British online store

WOW HD is an online store that mainly sells physical copies of pre-recorded music and videos.

==History==

Under its previous name, CD WOW!, the retailer began operating in the UK in 2000, offering CDs and DVDs at lower prices than the high street.

In 2004 the company was taken to court by the British Phonographic Industry, the recording industry association for the UK, for selling CDs at prices that often undercut UK retail prices by 25% as although the CDs in question were legal, many of them were licensed for sale and distribution in other markets and thus priced accordingly for those markets. The BPI, acting on behalf of its members, saw the lower priced albums as damaging to the UK and European markets and took the company's former owners Music Trading On-Line (HK) Ltd to the High Court, citing UK's Copyright, Designs and Patents Act of 1988. This resulted in CD WOW! being ordered not to sell titles that were not licensed for sale in Europe, and claiming it had to increase the price of all CDs. On 29 May 2007, the former owners of CD WOW! were ordered by the High Court to pay £41 million in damages to the BPI for breaching the 2004 agreement over the sale of imported CDs.

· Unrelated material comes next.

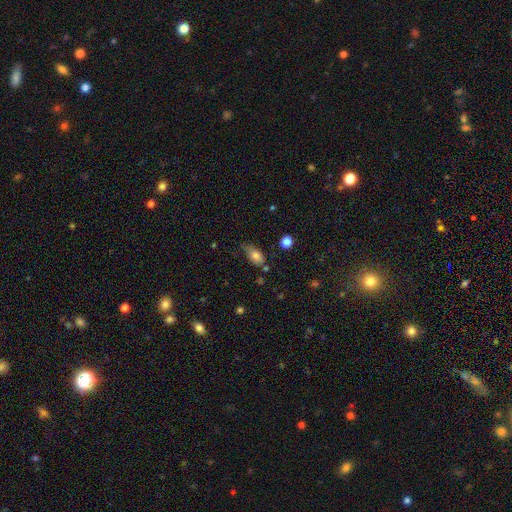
Volunteers were most divided on "merging": none: 46%, minor disturbance: 43%, major disturbance: 6%, merger: 6%. More confident: how rounded — in between (80%); smooth or featured — smooth (77%).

On 1 September 2007, CD WOW! was bought by Stomp Pty. Ltd. In May 2008, CD WOW! launched a new site design in the UK, Ireland and the US, and changed its domain name from cd-wow.com to cdwow.com. In September 2008 CD WOW! launched a new front end for all its domains including a new domain in the Netherlands. It also started offering cosmetics and perfumes on all the sites via its wowwoman.com domain.

In September 2010, the ownership of CD WOW! was transferred to a new Australian company, Elan Media Partners, which had acquired Stomp. On 20 February 2012, CD WOW! changed its name to WOW HD.

Since mid-2015, WOW HD has been owned by DirectToU, LLC, who also operate sites such as deepdiscount.com and Amazon Marketplace/eBay seller All Your Music.

==Business==

WOW HD offers customers three ways to pay: through its own checkout using a credit or debit card, through PayPal, or through Google Checkout, so no sign-in is needed to make a purchase.